Many elements of games – action games, especially – are meant to grab you, to take you by the collar and shake you until you have no choice but to look them dead in the eyes. Graphics need to be immediately arresting. Individual attacks need to land like a sucker punch to the jaw. But sound is a little different. It provides gritty, sometimes gross texture, but you’re not meant to notice it separate from the greater whole. It should feel intuitively correct, or else you will clock it, and then the illusion will break. What all of this means is, it is somebody’s job to think really, really hard about how to perfectly recreate the sound of a human being getting stabbed.
At DICE in Las Vegas last month, I spoke to award-winning Sony Interactive Entertainment Foley artist Joanna Fang about what that entails in games like Ghost of Yotei, during which players spend a disproportionate amount of time stabbing people (and, occasionally, getting stabbed).
“The weirdest sound we had to make on a recent title was on Ghost of Yotei,” she told Aftermath. “We had to create the sound of somebody being stabbed with a spear. … There’s only so much you can do with grapefruit and shovels and axes. So [what sound designer] Adam Lidbetter and myself came up with is, we took a big piece of drywall from Home Depot, and we just started stabbing it with every sword that we had on the Foley stage until we found the perfect [imitates squelching noise] sort of sound, and that’s what made it into the game.”
But drywall and human flesh are pretty notoriously different substances, unless you’ve never moisturized. So how do sound designers transform one into the other, at least as far as our ears are concerned?
“A lot of layers,” said Fang. “We also had a layer of blood and gore, which is mostly grapefruits being ripped apart, chamois [leather], and then some extra secret sauce and processing on top of that to make it larger than life.”
Secret sauce, in this case, is figurative rather than literal, despite the subject matter.
“[The key is] realizing that even if you record something, that actual recording doesn’t convey fully what it must be like to feel that spear or that unctuousness of a puncture,” said Fang. “So I think a lot of secret sauce is hearing a sound and being like ‘OK, if I were to internalize this in my body, [what would that sound like]?’ Changing your perspective so you’re not just hearing it from the microphone’s perspective, but as if you were receiving the sound.”
Most Foley artists and sound designers, you will be shocked to learn, have never been stabbed. Getting a sense for what it should feel like, then, takes work, explained Sony Interactive Entertainment dialogue supervisor and sound editor Justin Wilson.
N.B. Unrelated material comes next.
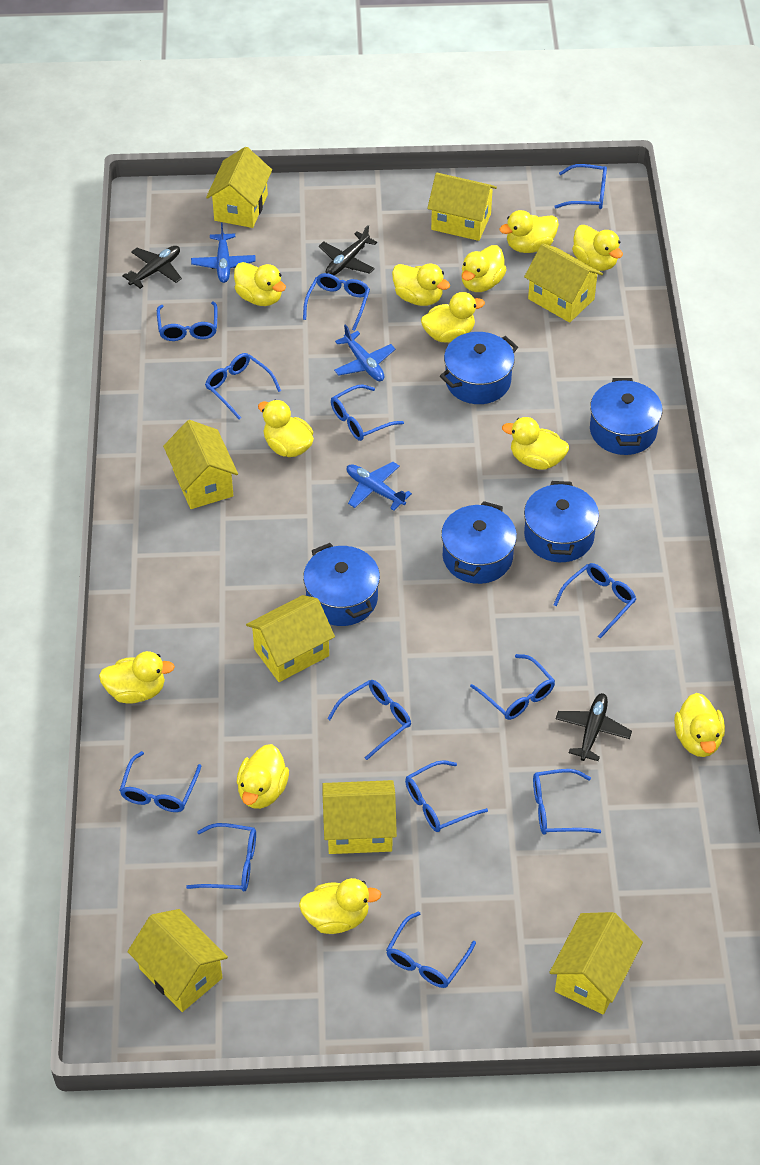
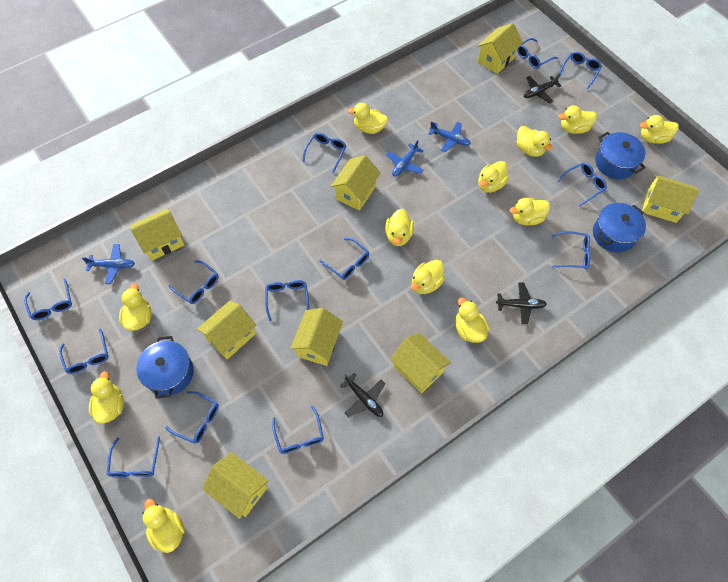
blue pot: 5 -> 3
“It’s just kind of an instinct,” he told Aftermath. “It takes time in your career and lots of experimenting. For me what works great is immersing myself in entertainment and storytelling – different ways of telling a story and conveying feelings – to where it almost becomes subconscious. It becomes a natural direction that I’m just going to follow. … There’s so much that goes into it. So many little things that we’re doing to tell a story that you don’t even realize we’re doing; it just feels right when the emotion hits you.”